Yesterday, a Saturday, I joined a group of poker enthusiasts from pokermanila.com to play in the first PokerManila Inter-Collegiate Tournament at the new Big Ace Liberty Club along Shaw Boulevard. I was part of the UP Maroons “seniors” team—meaning, I guess, anyone with a UP student number earlier than 80-xxxxx. My pair of aces got painfully cracked by a straight and I busted out of the tournament early. So I moved over to the cash game, at the 25-25 table (the so-called “blinds” or mandatory first bets are 25 pesos), and promptly began losing again. Story of my poker life!

But I hung on, because aside from the pot or the money on the table, we were all going for the “High Hands” promo of Big Ace, which gives special prizes to the day’s best hands as of 12 midnight (a neat marketing ploy, of course, to keep you glued to your seat way past bedtime). That deadline passed and I had hit nothing better than a full house of jacks (JJJ77), and others were hitting quads and even a straight flush, so I said I’d cut my losses and pack up after another “orbit” (a complete turn around the table; for a glossary of poker terms, see here).

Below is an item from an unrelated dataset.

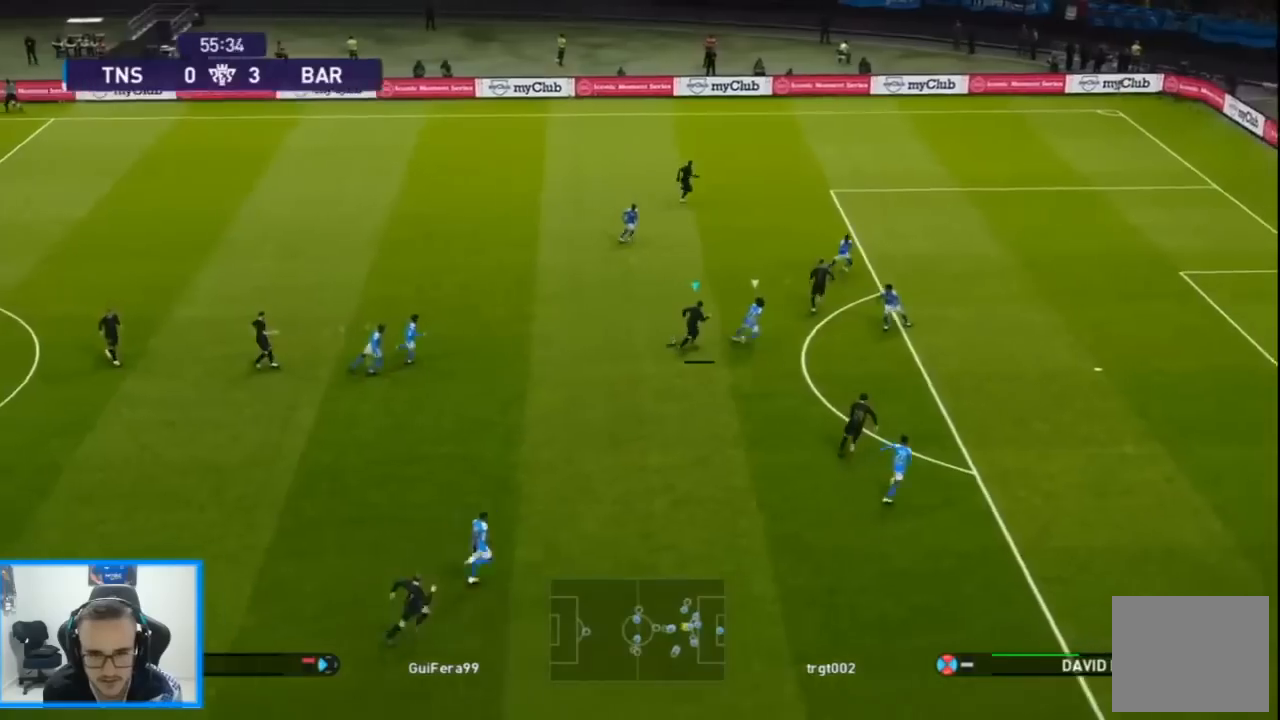
{"buttons": ["DPAD_RIGHT"], "left_stick": "center", "right_stick": "center", "events": [[233, "R1", "down"], [467, "R1", "up"]]}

Now here’s what happened in one of those last few deals, where I had just about P1,500 worth of chips left.

My hole cards (the two cards every player is dealt) are 7h-8h. I often make donkey calls (way too often!) and I can’t resist suited connectors (the 7 and 8, same suit), so I say, okay, here’s where we make a gallant last stand, and I call the blind (the minimum bet), as do several others.

Now comes the flop (the first three “community” cards on the table): 5h-Kh-3s.

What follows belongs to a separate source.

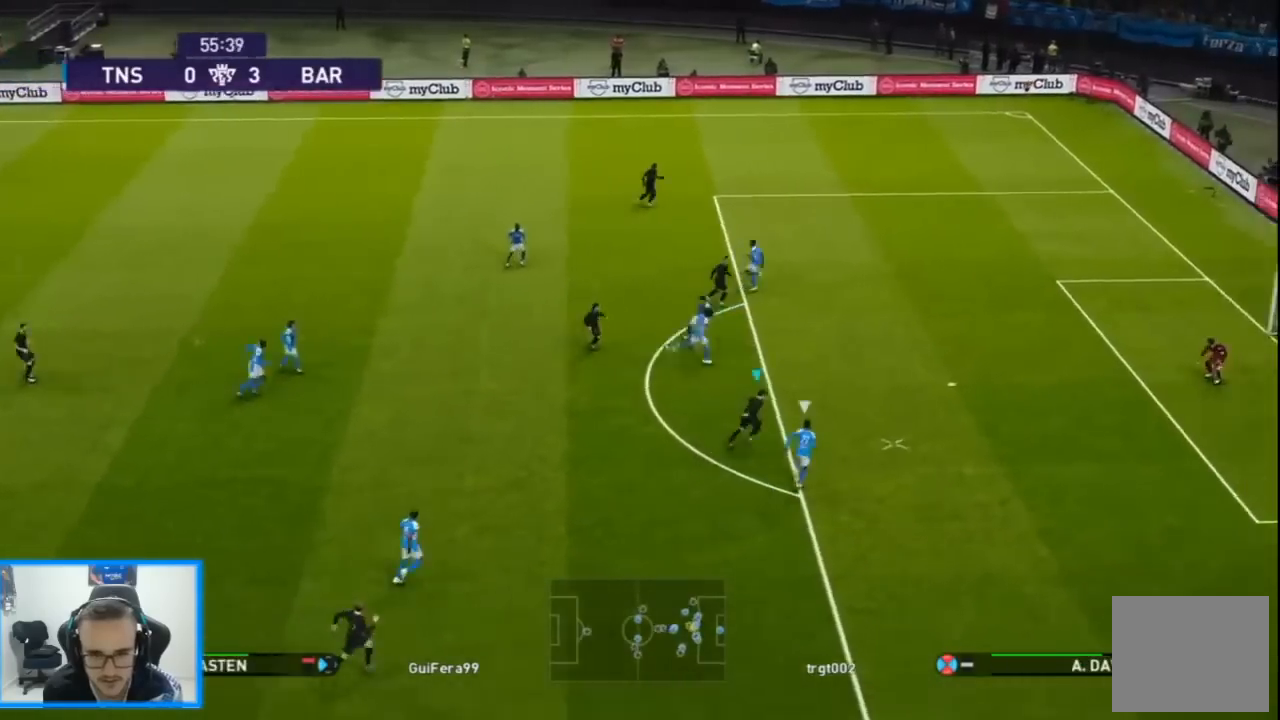
{"buttons": ["R2", "DPAD_RIGHT"], "left_stick": "center", "right_stick": "center", "events": [[67, "SQUARE", "down"], [200, "SQUARE", "up"], [333, "R2", "down"]]}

Aha, I say—a four-flush! I need just one more heart to complete a flush, which is probably enough to win, so I make a bet of about 200, forcing two or three players out, but one player goes all in for 850, and the next guy calls! Of course I call, and I think someone else after me also calls. So now we have a monster pot all of a sudden, and we all get up on our feet and people around us start following the action.

The turn (the fourth card, second to the last) is 6h. I hit my flush! But the guy beside me goes all in with his remaining chips, so I happily call, and we have a side pot of about 1,200.

Now everyone shows his cards before the last or “river” card is drawn. Player A, the original raiser, has Ad-Kd (ace and king of diamonds). So as far as I’m concerned, he’s drawing dead to my flush (no way he can win). But Player B turns up his cards—Ah-Qh! Suffering Jesus! He has the nuts (the highest possible flush, with an ace-high, short of a straight flush, or five cards of the same suit, in sequence)!

So now I’m showing K-5-6-7-8, all hearts, against B’s A-K-Q-5-6. I have a very faint hope of making a straight flush—either 4-5-6-7-8 or 5-6-7-8-9 of hearts—but another player has already folded the 4h, so my one and only out is the 9. That’s one card in a deck of 52!

The dealer draws the river card, and… drumroll… it’s the 9 of hearts! The crowd goes wild, I go nuts with the nuts, Player B is stunned speechless (as I certainly would be), and I get my name on the leader board for the next day’s High Hands, since it’s already 12:30 am.

Two deals later, I get up and cash out, to make doubly sure that my day has a happy ending. Hallelujah!

(You’d wish poker was like this every God-given day, but sadly, it ain’t necessarily so.)